GILBERT & SULLIVAN: THE SORCERER (London). It was a grand spoof to write an opera about a prim English garden party where a wicked magician pours a love potion in the guests' tea, but G. & S. popped the bubble before it left their pipes. Wordiness obscures their wit in spite of the chopping and splicing that at least halves The Sorcerer on this heavily edited recording. Nevertheless, if anyone can do Gilbert & Sullivan's third opus, D'Oyly Carte can, and it does.

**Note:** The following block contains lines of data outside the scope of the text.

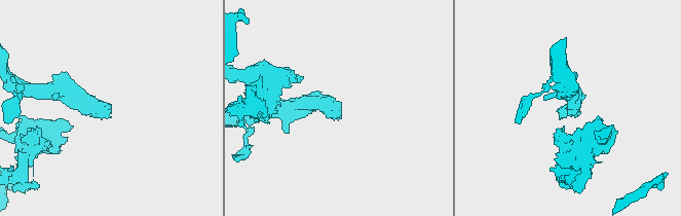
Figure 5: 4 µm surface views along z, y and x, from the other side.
shape alone is not enough
view(em, planes, plain, figure 5, (339, 117))

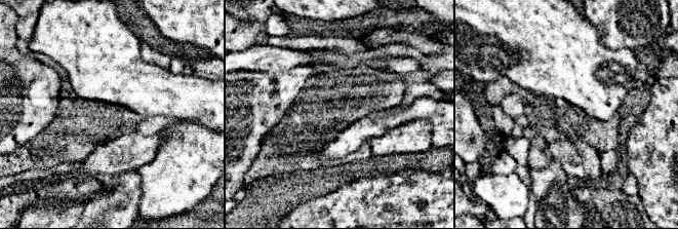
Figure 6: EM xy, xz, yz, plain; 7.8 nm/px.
what lies round it
view(em, planes, borders, same)

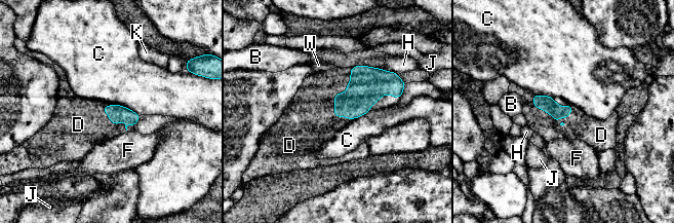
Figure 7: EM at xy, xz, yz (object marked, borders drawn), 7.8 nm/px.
connect(D)
D is the same cell, B, C, F, H, J, K and W are other cells; passes into it along (366, 83), (341, 93), (313, 108) in figure 7; it goes on there

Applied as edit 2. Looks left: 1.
done(connect at figure 3, connect at figure 7, rest unchecked)

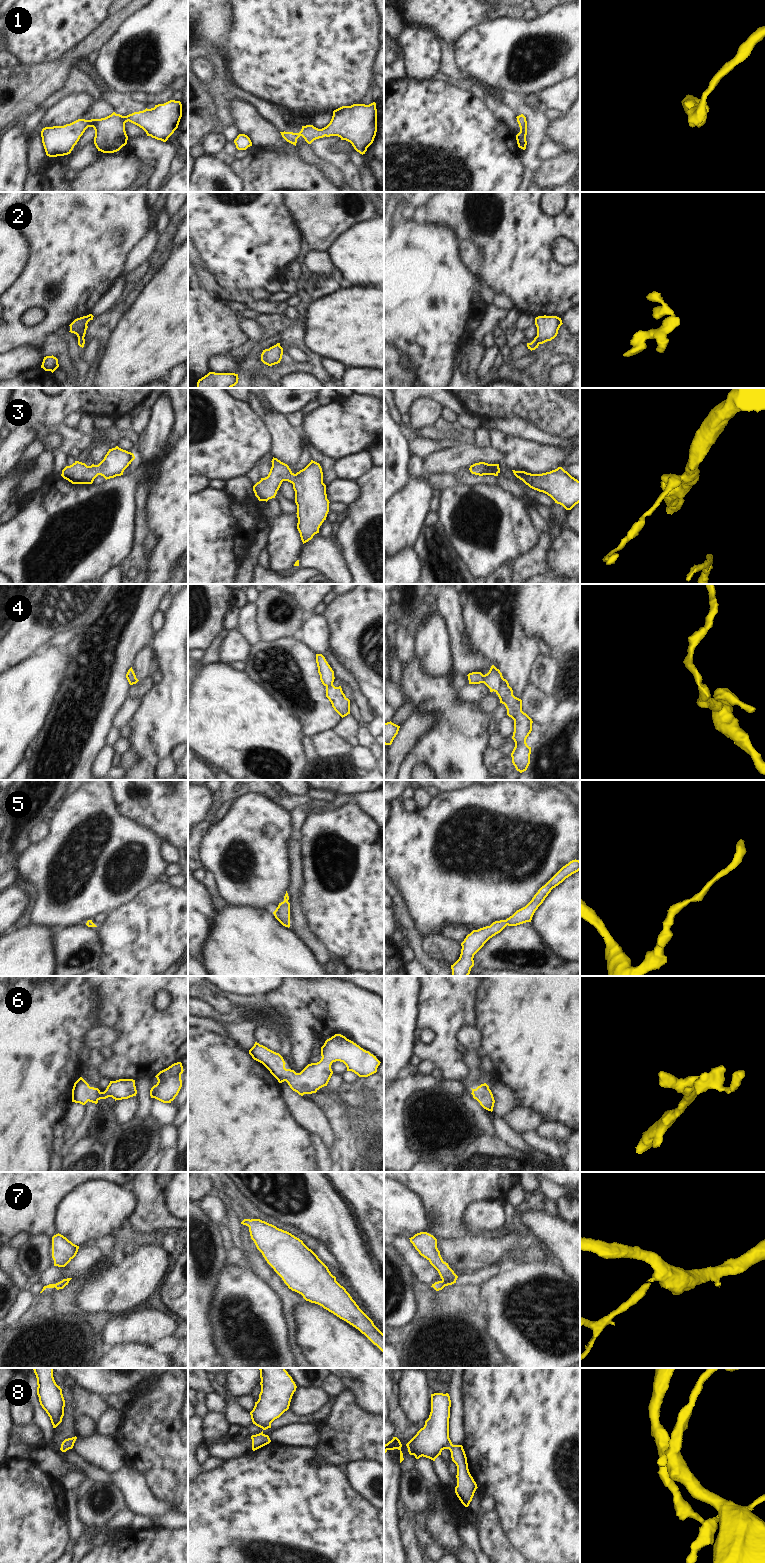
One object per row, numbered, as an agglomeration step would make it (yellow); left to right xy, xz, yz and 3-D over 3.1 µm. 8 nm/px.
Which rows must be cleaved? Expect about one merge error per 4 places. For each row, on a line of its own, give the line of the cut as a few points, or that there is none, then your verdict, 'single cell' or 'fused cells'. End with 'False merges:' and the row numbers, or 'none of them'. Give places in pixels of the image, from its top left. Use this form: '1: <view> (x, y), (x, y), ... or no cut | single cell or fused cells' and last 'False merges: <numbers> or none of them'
1: no cut | single cell
2: no cut | single cell
3: no cut | single cell
4: yz (483, 675), (484, 682) | fused cells
5: no cut | single cell
6: no cut | single cell
7: no cut | single cell
8: no cut | single cell
False merges: 4

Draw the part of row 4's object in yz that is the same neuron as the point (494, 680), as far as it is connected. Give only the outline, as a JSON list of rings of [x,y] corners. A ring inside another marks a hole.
[[[494,665],[489,672],[484,675],[484,684],[495,692],[500,703],[507,709],[507,715],[514,720],[514,732],[512,739],[515,747],[511,753],[512,763],[520,773],[527,770],[530,764],[531,747],[526,743],[526,739],[532,731],[532,719],[522,711],[522,700],[513,695],[513,690],[509,686],[502,673]]]

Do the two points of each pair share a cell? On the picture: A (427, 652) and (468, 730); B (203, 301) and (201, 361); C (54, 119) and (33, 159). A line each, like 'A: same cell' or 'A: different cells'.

VERDI: LA TRAVIATA (RCA Victor). It is amazing that Verdi's most intimate and affecting opera is so popular, for it is nearly impossible to find perfect performers for it. The consumptive heroine-courtesan must have the brains of a Mme. de Stael, the temperament of a Bernhardt, and three voices that resemble the best of a Pons, Tebaldi and Callas. Although Montserrat Caballe may look like a three-in-one soprano, she has but one exceptionally beautiful voice.
ClNEMA
OUR MOTHER'S HOUSE. Out of a modern Gothic tale of innocence and evil, Producer-Director Jack Clayton (Room at the Top) has created an adult morality play with the aid of seven children, each an accomplished scene-stealer.
THE TIGER MAKES OUT. Eli Wallach and Anne Jackson repeat their rollicking performances in Murray Schisgal's off-Broadway play The Tiger, with an expanded scenario that overflows with sight and sound gags.
THE BATTLE OF ALGIERS. A cinema-verite-stye recounting of the Algerian guerrilla war against the French during the '50s, in which Italian Director Gillo Pontecorvo has used not one frame of actual documentary film footage, yet manages to make the movie explosively real.
THE CLIMAX. The trials of trigamy, as related by Italian Director Pietro Germi (Divorce, Italian Style), with Ugo Tognazzi in the role of a man lost in the labors of love.
CLOSELY WATCHED TRAINS. A Czech tragicomedy about a World War II railway apprentice who never gets his signals right and a carefree train dispatcher with an express schedule of seductions.
BOOKS
Best Reading
THE CONFESSIONS OF NAT TURNER, by William Styron. This brooding, mythic "meditation on history" takes the reader into the heart of the Virginia slave who led a bloody rebellion in 1831.
THE PYRAMID, by William Golding. A deceptively simple story of a man's simultaneous rise and fall, absorbingly told by Golding and buttressing his view that original sin is an anthropological fact.
ROUSSEAU AND REVOLUTION, by Will and Ariel Durant. The final volume of their 38-year labor on the story of civilization once again demonstrates the Durants' immense talent for transmuting tireless research into never tiresome storytelling.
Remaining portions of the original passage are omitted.